Mason studied the police lieutenant for a moment, said, “You still with Homicide, Lieutenant?”
“That’s right.”
“Then how does it happen that a lieutenant of Homicide is asked to come up here and extend an official invitation for me to go to police headquarters for a forgery charge?”
“We’re working on the case together,” Tragg said.
“You and Holcomb?”
“That’s right.”
“Holcomb used to be on Homicide.”
“He isn’t on Homicide any longer. Sometimes he helps out, but he’s on general stuff now. Get your hat, Mason. Let’s take a walk.”
“Suppose I don’t choose to take a walk?”
“That might be just too bad for you.”
“Is that a threat?”
“You’re damn right it’s a threat,” Tragg said. “Look, Mason, I’ve tried to be nice. We’ve got the deadwood on you on a forgery charge. You forged a cheque and gave it to Eric Hansell.”
“You have the word of a crook.”
“We have a the word of a crook for that,” Tragg agreed, his voice weary, “and we have corroborating circumstances all along the line. We’re going to get some more corroborating circumstances. We have enough to issue a complaint right now. You pulled a very, very slick stunt on a blackmailer, but it got mixed up in a murder case and backfired. If it hadn’t been for the murder, you’d have been sitting on top of the heap. As it is, you’re sitting on a keg of powder.”
Mason glanced at Della Street, saw her pencil was flying over the pages of her shorthand notebook as she took down the conversation.
“What does Addison say about the cheque?”
“Addison’s bank did the saying. The signature is forged. It isn’t too good a forgery at that. And your friend Addison is in trouble up to his eyebrows.”
“How come?”
“We can prove he was driving along that road which goes within a quarter of a mile of the place where the murder was committed at just about the time it was committed.”

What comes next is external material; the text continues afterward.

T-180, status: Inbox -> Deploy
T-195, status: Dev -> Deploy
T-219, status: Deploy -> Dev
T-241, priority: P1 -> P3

Mason kept his voice elaborately casual. “Okay, Tragg, we’ll take a walk.”
He picked up his hat.
“Any messages?” Della Street asked.
“Nothing,” Mason said. “I’ll be back shortly.”
“He may be back shortly,” Tragg corrected.
CHAPTER TWELVE
Lieutenant Tragg opened the door and said to Mason, “Go on in.”
The lawyer entered a big, plainly furnished room.
Sergeant Holcomb, chewing nervously on a cold cigar, sat at one end of a long oak table. Midway at the table, Eric Hansell, now once more restored to impudent assurance, was smoking a cigarette.
At the other end of the table a shorthand stenographer was taking down the conversation.
Sergeant Holcomb grinned as Mason entered the room. Lieutenant Tragg, coming in behind Mason, pulled the door closed, said, “Take a chair, Mason.”
Sergeant Holcomb said to Hansell, “Now, I want you to repeat just what you told us. Just go ahead and tell me exactly what happened. I want Mason to hear it.”
Hansell said, “It was a shakedown. I’ll admit that.”
“Go right ahead,” Holcomb said.
Hansell reached for a fresh cigarette.
Mason said, “Remember, Hansell, these people can’t give you immunity. They …”
“Now, you keep out of this,” Holcomb said threateningly. “We’re handling this! When you hear the whole story you’ll sing a different tune.”
Hansell’s green eyes flicked briefly to Mason’s face, “Wise guy,” he said sarcastically.
“And you,” Lieutenant Tragg snapped to Hansell, “keep your trap shut except when you’re spoken to, and when you’re told to say something, say that and no more! Now let’s cut out the comedy. Get busy. Start talking.”
Hansell lit the cigarette, took a deep drag and said, “I nose around and get bits of information. That’s my business. If it’s something I can’t handle, I turn it over to George Whittley Dundas for his gossip column. He’ll pay me peanut money. I can’t make a living on that, but by having an outlet for publicity, it gives me a chance to make a better shakedown.”